Start of STUDY MATERIAL
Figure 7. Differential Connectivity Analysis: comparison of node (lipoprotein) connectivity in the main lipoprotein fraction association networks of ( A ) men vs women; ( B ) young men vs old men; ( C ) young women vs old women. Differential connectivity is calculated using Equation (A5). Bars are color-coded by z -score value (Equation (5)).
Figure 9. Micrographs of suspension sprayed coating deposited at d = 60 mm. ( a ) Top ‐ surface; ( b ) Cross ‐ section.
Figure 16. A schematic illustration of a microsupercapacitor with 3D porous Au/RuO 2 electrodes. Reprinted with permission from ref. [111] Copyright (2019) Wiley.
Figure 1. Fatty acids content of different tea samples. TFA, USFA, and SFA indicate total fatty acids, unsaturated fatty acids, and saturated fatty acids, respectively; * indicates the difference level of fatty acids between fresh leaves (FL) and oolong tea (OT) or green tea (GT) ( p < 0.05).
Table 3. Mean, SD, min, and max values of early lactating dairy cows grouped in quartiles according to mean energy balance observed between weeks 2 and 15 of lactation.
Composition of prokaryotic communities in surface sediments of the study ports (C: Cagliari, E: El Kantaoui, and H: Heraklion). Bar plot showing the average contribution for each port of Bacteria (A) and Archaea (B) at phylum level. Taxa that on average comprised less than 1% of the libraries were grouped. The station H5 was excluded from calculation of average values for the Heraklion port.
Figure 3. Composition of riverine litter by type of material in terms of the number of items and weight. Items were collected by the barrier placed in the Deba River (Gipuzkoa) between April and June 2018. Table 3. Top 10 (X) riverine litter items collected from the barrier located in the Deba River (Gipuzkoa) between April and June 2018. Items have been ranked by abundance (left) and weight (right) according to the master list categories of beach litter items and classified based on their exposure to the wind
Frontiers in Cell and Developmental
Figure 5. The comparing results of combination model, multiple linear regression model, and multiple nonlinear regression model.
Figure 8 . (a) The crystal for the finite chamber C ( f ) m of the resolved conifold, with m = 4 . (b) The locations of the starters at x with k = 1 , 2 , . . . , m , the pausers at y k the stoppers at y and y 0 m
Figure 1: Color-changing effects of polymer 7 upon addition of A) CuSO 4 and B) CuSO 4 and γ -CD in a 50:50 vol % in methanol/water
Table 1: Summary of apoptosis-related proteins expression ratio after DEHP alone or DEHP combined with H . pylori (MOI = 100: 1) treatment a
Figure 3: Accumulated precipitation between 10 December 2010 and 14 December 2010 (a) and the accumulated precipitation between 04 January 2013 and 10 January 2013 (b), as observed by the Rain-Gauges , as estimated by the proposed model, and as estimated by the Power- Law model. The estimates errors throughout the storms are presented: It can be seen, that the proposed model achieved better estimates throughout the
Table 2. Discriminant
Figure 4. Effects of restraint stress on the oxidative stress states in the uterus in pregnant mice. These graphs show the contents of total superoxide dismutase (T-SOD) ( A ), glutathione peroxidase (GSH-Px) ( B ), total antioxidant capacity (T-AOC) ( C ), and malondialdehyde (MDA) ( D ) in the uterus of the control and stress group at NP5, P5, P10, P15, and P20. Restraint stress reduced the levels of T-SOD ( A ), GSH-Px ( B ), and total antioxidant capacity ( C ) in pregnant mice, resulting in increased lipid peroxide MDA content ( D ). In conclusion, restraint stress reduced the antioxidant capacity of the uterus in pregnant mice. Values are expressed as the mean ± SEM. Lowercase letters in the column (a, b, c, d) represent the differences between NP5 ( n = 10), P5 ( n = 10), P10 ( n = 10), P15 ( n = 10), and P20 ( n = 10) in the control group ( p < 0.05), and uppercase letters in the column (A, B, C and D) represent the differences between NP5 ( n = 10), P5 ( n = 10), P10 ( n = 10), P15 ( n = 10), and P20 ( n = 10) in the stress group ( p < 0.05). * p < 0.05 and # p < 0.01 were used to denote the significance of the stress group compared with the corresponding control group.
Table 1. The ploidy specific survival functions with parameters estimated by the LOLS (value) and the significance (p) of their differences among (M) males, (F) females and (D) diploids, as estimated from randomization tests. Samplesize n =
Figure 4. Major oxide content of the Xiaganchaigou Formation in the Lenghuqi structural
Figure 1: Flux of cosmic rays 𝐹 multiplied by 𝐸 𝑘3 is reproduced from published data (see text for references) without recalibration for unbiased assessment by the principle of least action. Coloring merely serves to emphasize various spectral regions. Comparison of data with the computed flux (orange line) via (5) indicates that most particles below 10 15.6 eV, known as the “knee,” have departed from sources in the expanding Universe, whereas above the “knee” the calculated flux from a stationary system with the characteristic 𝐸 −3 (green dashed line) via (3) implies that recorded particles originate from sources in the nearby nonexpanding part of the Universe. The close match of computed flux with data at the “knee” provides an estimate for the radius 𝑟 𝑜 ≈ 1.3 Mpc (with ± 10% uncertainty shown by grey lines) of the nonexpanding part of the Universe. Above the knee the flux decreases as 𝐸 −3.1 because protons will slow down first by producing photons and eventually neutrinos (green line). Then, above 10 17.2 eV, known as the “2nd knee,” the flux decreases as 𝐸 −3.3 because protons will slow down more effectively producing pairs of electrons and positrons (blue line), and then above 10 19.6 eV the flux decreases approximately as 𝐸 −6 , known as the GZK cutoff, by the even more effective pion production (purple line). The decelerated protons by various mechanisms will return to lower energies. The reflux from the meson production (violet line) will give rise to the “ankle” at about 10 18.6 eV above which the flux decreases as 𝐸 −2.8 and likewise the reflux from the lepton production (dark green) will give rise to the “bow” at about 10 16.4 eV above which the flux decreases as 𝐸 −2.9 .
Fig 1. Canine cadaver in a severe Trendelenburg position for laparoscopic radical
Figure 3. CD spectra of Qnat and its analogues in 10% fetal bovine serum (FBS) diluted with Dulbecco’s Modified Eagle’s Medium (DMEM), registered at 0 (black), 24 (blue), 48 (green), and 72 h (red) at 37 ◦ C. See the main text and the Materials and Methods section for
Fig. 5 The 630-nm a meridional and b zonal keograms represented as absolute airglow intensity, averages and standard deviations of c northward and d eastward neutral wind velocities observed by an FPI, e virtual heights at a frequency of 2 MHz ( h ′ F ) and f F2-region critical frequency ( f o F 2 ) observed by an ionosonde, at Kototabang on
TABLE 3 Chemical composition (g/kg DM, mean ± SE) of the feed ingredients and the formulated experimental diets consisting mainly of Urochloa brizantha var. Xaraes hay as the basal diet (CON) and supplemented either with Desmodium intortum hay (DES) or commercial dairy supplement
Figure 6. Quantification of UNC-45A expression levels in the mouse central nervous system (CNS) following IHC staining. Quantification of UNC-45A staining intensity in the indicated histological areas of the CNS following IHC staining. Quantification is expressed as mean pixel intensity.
End of STUDY MATERIAL
### PROBLEM
Repeat word for word the lines above that run from the line containing "Figure 4. Effects" through the line containing "Figure 4. Major", both ends included, and nothing else.

### ANSWER AREA
Figure 4. Effects of restraint stress on the oxidative stress states in the uterus in pregnant mice. These graphs show the contents of total superoxide dismutase (T-SOD) ( A ), glutathione peroxidase (GSH-Px) ( B ), total antioxidant capacity (T-AOC) ( C ), and malondialdehyde (MDA) ( D ) in the uterus of the control and stress group at NP5, P5, P10, P15, and P20. Restraint stress reduced the levels of T-SOD ( A ), GSH-Px ( B ), and total antioxidant capacity ( C ) in pregnant mice, resulting in increased lipid peroxide MDA content ( D ). In conclusion, restraint stress reduced the antioxidant capacity of the uterus in pregnant mice. Values are expressed as the mean ± SEM. Lowercase letters in the column (a, b, c, d) represent the differences between NP5 ( n = 10), P5 ( n = 10), P10 ( n = 10), P15 ( n = 10), and P20 ( n = 10) in the control group ( p < 0.05), and uppercase letters in the column (A, B, C and D) represent the differences between NP5 ( n = 10), P5 ( n = 10), P10 ( n = 10), P15 ( n = 10), and P20 ( n = 10) in the stress group ( p < 0.05). * p < 0.05 and # p < 0.01 were used to denote the significance of the stress group compared with the corresponding control group.
Table 1. The ploidy specific survival functions with parameters estimated by the LOLS (value) and the significance (p) of their differences among (M) males, (F) females and (D) diploids, as estimated from randomization tests. Samplesize n =
Figure 4. Major oxide content of the Xiaganchaigou Formation in the Lenghuqi structural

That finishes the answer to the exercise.